# [SOURCE EXCERPT]
►
Additional information

I've tried building with -DCMAKE_BUILD_TYPE=Debug, but had to remove -Werror strings from cmake/Open3DShowAndAbortOnWarning.cmake to be able to finish building.

Got the same error with debug version, and didn't get any proper debug output in gdb.

hradec commented 1 year ago

It seems this problem could be related to AVX instructions set that is not availabel in Xeon X5675. I've found this forum where embree was crashing if built with AVX support on servers that lack the instruction set in their cpu: https://discourse.paraview.org/t/embree-problem-with-illegal-instruction-in-paraview-5-6-1/2070/2

Also, I found the same problem in this old bug: https://github.com/isl-org/Open3D/issues/5682

So I've modified 3rdparty/embree/embree.cmake to check if the CPU has AVX support using lscpu:

diff --git a/3rdparty/embree/embree.cmake b/3rdparty/embree/embree.cmake
index 4e93eadf1..48c1abeb8 100644
--- a/3rdparty/embree/embree.cmake
+++ b/3rdparty/embree/embree.cmake
@@ -36,17 +36,30 @@ elseif(LINUX_AARCH64)
◄
# [STORED RECORDS]
►
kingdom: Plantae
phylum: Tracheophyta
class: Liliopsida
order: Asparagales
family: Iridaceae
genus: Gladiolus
◄
# [WORK TO COMPLETE]
For each of the statements (a), (b) and (c), state whether the Open3D build excerpt above agrees with it. Answer yes or no and quote the words of the excerpt that decide it. (a) The debug build finished without any change to the build files. (b) Running the debug version in gdb produced proper debug output. (c) The modified embree.cmake file uses lscpu to check whether the CPU has AVX support.

# [TASK ANSWER]
(a) No: "had to remove -Werror strings from cmake/Open3DShowAndAbortOnWarning.cmake to be able to finish building"
(b) No: "didn't get any proper debug output in gdb"
(c) Yes: "to check if the CPU has AVX support using lscpu"